== SHORT TASK ==
Could you update the data below by replacing "common name" with "vernacular name" everywhere it appears and leaving everything else as it is?

::::

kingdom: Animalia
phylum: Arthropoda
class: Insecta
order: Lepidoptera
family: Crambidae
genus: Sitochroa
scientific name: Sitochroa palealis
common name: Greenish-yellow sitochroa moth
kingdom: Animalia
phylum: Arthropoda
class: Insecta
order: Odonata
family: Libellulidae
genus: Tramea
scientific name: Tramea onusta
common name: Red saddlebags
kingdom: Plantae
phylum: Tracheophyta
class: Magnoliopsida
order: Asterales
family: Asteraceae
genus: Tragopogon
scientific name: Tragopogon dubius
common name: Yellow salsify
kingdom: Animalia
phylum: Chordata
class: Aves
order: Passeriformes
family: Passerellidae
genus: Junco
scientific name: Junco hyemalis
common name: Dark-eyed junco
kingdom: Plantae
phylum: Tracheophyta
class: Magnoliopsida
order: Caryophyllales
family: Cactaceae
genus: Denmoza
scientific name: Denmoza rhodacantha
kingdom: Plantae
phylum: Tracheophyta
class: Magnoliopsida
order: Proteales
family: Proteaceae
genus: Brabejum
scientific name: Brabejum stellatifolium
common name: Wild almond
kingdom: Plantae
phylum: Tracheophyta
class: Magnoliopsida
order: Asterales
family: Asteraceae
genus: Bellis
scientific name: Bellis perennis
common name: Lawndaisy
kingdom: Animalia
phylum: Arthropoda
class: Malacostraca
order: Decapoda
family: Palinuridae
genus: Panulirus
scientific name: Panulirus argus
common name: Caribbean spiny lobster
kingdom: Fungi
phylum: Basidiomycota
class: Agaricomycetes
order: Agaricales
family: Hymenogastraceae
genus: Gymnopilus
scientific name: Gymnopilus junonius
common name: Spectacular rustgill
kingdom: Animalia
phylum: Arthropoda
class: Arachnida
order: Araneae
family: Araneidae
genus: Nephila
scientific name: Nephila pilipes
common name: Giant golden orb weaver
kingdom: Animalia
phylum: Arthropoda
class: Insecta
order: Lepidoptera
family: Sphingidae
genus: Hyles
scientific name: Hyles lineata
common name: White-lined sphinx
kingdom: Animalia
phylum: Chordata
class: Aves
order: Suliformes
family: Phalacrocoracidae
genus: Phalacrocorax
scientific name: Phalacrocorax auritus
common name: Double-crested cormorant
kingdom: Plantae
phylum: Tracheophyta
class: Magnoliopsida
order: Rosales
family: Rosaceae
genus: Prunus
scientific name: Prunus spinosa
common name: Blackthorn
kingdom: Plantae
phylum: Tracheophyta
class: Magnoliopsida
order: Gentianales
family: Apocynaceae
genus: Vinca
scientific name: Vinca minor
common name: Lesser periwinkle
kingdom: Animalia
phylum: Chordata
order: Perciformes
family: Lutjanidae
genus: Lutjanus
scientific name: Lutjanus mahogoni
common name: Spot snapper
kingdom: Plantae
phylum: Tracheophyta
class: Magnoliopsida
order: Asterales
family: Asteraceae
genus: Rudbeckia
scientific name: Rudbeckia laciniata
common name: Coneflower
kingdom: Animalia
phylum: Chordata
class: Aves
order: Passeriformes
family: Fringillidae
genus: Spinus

::::

== FINAL ANSWER ==
kingdom: Animalia
phylum: Arthropoda
class: Insecta
order: Lepidoptera
family: Crambidae
genus: Sitochroa
scientific name: Sitochroa palealis
vernacular name: Greenish-yellow sitochroa moth
kingdom: Animalia
phylum: Arthropoda
class: Insecta
order: Odonata
family: Libellulidae
genus: Tramea
scientific name: Tramea onusta
vernacular name: Red saddlebags
kingdom: Plantae
phylum: Tracheophyta
class: Magnoliopsida
order: Asterales
family: Asteraceae
genus: Tragopogon
scientific name: Tragopogon dubius
vernacular name: Yellow salsify
kingdom: Animalia
phylum: Chordata
class: Aves
order: Passeriformes
family: Passerellidae
genus: Junco
scientific name: Junco hyemalis
vernacular name: Dark-eyed junco
kingdom: Plantae
phylum: Tracheophyta
class: Magnoliopsida
order: Caryophyllales
family: Cactaceae
genus: Denmoza
scientific name: Denmoza rhodacantha
kingdom: Plantae
phylum: Tracheophyta
class: Magnoliopsida
order: Proteales
family: Proteaceae
genus: Brabejum
scientific name: Brabejum stellatifolium
vernacular name: Wild almond
kingdom: Plantae
phylum: Tracheophyta
class: Magnoliopsida
order: Asterales
family: Asteraceae
genus: Bellis
scientific name: Bellis perennis
vernacular name: Lawndaisy
kingdom: Animalia
phylum: Arthropoda
class: Malacostraca
order: Decapoda
family: Palinuridae
genus: Panulirus
scientific name: Panulirus argus
vernacular name: Caribbean spiny lobster
kingdom: Fungi
phylum: Basidiomycota
class: Agaricomycetes
order: Agaricales
family: Hymenogastraceae
genus: Gymnopilus
scientific name: Gymnopilus junonius
vernacular name: Spectacular rustgill
kingdom: Animalia
phylum: Arthropoda
class: Arachnida
order: Araneae
family: Araneidae
genus: Nephila
scientific name: Nephila pilipes
vernacular name: Giant golden orb weaver
kingdom: Animalia
phylum: Arthropoda
class: Insecta
order: Lepidoptera
family: Sphingidae
genus: Hyles
scientific name: Hyles lineata
vernacular name: White-lined sphinx
kingdom: Animalia
phylum: Chordata
class: Aves
order: Suliformes
family: Phalacrocoracidae
genus: Phalacrocorax
scientific name: Phalacrocorax auritus
vernacular name: Double-crested cormorant
kingdom: Plantae
phylum: Tracheophyta
class: Magnoliopsida
order: Rosales
family: Rosaceae
genus: Prunus
scientific name: Prunus spinosa
vernacular name: Blackthorn
kingdom: Plantae
phylum: Tracheophyta
class: Magnoliopsida
order: Gentianales
family: Apocynaceae
genus: Vinca
scientific name: Vinca minor
vernacular name: Lesser periwinkle
kingdom: Animalia
phylum: Chordata
order: Perciformes
family: Lutjanidae
genus: Lutjanus
scientific name: Lutjanus mahogoni
vernacular name: Spot snapper
kingdom: Plantae
phylum: Tracheophyta
class: Magnoliopsida
order: Asterales
family: Asteraceae
genus: Rudbeckia
scientific name: Rudbeckia laciniata
vernacular name: Coneflower
kingdom: Animalia
phylum: Chordata
class: Aves
order: Passeriformes
family: Fringillidae
genus: Spinus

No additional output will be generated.